### [Work to do]
Report every line in the listing below that contains the string "operationType".

### [Exercise inputs]
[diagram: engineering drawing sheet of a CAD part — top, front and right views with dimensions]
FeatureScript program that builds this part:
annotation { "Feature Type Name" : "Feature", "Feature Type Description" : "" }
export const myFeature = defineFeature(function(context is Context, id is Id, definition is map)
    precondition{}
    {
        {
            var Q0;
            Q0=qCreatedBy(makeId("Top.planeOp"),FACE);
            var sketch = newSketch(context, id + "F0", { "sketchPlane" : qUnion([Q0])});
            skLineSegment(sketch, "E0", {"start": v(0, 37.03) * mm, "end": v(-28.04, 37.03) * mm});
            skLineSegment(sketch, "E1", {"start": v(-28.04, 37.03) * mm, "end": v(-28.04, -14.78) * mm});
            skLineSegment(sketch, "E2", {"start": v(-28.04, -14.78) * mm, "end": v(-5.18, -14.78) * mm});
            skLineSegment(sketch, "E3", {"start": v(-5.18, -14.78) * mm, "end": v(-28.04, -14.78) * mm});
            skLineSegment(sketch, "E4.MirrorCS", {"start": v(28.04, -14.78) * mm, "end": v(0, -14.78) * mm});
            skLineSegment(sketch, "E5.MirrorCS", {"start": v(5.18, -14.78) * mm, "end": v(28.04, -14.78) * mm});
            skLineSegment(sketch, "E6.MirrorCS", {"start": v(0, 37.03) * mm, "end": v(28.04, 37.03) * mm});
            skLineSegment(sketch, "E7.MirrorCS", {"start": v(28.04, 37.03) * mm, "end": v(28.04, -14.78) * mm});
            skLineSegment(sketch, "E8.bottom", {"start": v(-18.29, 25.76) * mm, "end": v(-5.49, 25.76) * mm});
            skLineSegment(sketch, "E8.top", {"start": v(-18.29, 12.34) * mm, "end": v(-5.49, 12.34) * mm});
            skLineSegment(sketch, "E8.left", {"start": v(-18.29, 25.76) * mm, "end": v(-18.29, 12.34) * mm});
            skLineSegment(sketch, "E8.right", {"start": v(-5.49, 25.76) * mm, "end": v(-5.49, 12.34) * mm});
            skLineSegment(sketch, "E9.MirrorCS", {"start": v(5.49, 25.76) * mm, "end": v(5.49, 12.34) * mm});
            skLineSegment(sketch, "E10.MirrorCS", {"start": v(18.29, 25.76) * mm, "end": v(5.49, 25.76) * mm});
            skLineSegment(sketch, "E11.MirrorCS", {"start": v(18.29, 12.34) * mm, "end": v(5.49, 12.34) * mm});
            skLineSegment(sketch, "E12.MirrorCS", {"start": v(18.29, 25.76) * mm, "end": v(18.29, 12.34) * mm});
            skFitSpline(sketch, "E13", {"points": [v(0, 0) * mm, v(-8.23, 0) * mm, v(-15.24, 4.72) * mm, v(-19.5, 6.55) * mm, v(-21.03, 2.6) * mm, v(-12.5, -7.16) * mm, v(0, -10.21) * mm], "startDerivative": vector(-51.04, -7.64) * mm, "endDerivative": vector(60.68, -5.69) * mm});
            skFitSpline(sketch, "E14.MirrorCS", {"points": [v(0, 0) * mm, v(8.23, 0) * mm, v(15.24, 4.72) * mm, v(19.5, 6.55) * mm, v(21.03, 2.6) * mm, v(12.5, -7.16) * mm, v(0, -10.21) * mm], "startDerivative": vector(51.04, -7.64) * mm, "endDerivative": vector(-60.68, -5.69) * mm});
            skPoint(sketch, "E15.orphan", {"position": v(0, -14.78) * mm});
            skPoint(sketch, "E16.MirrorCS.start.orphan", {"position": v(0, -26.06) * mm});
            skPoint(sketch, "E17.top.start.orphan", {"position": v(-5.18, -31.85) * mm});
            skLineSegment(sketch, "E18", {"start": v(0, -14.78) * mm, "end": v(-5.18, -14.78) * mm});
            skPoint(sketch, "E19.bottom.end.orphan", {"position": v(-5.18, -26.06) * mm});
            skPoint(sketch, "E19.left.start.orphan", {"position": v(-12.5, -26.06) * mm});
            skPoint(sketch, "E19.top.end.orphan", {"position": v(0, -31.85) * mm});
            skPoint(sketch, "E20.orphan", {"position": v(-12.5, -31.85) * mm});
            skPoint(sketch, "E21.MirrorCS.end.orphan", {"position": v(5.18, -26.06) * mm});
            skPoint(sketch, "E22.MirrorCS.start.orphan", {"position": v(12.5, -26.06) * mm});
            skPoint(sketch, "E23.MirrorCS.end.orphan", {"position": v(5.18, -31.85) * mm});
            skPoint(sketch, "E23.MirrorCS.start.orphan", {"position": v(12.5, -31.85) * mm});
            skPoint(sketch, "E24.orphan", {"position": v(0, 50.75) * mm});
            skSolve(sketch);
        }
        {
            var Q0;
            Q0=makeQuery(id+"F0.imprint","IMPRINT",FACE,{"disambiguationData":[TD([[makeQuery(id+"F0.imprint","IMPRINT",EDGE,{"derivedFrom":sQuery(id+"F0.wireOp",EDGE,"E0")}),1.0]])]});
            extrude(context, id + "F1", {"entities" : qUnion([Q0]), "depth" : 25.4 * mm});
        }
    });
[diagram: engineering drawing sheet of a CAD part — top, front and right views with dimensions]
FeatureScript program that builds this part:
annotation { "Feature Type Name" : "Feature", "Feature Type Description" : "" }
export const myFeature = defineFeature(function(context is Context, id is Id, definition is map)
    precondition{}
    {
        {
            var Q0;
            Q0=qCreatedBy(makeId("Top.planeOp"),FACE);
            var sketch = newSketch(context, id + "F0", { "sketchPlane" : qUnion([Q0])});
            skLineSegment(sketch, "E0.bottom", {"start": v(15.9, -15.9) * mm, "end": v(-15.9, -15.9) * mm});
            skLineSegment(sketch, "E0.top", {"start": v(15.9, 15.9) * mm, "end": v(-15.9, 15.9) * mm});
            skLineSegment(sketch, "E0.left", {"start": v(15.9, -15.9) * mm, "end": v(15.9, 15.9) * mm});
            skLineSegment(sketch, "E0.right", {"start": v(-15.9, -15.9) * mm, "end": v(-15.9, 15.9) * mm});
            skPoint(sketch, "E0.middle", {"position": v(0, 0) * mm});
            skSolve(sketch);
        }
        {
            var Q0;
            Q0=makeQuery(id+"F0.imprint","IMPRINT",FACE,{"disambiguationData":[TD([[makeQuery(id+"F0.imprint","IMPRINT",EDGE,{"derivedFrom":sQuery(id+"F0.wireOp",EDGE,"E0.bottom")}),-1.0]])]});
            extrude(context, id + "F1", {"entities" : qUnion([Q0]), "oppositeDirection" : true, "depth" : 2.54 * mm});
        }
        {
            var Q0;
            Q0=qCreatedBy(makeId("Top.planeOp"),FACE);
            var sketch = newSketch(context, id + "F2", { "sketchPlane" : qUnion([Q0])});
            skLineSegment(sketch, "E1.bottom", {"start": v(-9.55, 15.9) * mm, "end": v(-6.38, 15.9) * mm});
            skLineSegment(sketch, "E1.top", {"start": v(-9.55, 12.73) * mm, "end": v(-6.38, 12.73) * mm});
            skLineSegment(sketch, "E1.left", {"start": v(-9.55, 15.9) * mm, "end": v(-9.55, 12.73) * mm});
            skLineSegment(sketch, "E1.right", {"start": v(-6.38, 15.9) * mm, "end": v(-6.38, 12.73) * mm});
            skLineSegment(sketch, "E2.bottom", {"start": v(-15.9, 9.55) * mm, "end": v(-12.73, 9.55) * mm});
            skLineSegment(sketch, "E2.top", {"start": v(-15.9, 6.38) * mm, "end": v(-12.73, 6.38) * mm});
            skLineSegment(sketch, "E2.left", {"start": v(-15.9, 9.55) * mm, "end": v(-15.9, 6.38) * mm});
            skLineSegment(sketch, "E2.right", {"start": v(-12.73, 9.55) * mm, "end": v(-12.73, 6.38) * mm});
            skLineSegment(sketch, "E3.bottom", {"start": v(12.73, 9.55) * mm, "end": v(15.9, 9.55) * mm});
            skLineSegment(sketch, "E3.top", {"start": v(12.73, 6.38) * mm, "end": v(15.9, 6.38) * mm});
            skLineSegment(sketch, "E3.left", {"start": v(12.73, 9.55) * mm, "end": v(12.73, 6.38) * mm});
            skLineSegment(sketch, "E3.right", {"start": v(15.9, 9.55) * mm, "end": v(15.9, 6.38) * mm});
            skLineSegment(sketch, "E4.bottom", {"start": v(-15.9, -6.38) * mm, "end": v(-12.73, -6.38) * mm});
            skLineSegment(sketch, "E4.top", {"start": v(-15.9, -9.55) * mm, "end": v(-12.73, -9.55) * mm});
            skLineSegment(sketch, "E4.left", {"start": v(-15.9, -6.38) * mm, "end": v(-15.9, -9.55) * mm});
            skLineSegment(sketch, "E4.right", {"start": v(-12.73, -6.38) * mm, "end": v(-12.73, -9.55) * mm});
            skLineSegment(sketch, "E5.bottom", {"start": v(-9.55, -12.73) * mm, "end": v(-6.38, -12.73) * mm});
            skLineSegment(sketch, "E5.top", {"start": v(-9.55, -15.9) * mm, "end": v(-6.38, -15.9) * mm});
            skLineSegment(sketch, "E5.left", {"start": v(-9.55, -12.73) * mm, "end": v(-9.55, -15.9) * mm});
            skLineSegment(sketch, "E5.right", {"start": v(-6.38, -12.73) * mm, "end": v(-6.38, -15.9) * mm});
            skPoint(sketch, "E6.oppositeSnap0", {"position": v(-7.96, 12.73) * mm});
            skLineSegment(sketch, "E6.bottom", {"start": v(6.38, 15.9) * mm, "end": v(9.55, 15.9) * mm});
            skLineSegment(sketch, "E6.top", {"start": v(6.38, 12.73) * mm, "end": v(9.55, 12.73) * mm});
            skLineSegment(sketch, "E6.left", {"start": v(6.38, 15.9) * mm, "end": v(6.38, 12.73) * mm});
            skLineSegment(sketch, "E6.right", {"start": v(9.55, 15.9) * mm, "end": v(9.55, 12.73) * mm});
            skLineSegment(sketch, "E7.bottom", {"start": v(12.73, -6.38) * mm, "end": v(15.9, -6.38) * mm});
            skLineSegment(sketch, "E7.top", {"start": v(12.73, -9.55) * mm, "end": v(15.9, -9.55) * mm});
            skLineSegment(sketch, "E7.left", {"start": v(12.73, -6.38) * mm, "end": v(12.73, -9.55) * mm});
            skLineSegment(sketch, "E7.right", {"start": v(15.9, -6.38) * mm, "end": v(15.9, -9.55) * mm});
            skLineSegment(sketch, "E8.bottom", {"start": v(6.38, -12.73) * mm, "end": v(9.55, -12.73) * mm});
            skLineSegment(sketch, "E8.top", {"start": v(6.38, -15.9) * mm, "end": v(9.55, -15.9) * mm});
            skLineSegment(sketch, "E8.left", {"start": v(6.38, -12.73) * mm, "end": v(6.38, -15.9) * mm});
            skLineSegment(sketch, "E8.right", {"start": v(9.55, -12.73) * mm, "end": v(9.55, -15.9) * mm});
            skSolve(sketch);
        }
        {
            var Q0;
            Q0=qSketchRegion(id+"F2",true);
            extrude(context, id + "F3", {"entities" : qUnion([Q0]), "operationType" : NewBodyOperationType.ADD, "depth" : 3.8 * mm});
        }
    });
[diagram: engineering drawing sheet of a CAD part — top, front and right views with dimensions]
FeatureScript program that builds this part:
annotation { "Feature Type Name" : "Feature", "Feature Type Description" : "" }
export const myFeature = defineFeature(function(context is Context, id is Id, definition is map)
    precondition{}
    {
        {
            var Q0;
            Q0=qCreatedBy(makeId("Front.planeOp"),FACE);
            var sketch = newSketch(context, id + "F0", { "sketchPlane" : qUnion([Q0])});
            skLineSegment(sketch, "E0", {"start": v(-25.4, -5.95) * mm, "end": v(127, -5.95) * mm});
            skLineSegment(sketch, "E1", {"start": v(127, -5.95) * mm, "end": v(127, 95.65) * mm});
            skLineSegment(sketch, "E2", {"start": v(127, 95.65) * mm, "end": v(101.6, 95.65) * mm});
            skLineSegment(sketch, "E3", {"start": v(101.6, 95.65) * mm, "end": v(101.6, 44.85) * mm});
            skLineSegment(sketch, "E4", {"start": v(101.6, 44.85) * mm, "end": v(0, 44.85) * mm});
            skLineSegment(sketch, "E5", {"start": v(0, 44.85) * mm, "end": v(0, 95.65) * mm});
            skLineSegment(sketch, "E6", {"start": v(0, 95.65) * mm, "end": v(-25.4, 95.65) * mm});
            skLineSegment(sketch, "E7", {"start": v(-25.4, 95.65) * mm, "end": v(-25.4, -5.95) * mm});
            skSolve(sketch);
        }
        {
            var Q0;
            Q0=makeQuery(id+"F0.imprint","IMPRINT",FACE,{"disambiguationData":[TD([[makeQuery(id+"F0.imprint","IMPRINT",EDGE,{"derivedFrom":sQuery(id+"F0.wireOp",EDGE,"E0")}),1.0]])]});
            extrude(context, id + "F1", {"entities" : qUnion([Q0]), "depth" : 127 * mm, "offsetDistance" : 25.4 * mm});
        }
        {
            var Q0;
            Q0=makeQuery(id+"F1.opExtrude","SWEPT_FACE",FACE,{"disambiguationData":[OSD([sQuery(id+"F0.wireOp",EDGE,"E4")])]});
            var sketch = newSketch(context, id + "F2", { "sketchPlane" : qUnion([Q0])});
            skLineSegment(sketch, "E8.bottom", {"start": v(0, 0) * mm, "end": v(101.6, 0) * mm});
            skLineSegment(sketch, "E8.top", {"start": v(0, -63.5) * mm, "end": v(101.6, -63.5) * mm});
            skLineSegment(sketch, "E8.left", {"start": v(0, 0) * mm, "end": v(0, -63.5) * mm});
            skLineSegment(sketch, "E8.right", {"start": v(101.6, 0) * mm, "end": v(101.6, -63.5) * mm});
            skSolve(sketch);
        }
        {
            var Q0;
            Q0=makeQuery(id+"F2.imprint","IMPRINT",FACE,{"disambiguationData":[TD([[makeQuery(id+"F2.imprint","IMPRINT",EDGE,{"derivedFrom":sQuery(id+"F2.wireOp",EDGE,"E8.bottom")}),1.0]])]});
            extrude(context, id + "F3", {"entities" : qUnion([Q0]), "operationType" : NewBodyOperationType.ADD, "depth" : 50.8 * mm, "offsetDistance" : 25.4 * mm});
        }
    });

### [Reply]
            extrude(context, id + "F3", {"entities" : qUnion([Q0]), "operationType" : NewBodyOperationType.ADD, "depth" : 3.8 * mm});
            extrude(context, id + "F3", {"entities" : qUnion([Q0]), "operationType" : NewBodyOperationType.ADD, "depth" : 50.8 * mm, "offsetDistance" : 25.4 * mm});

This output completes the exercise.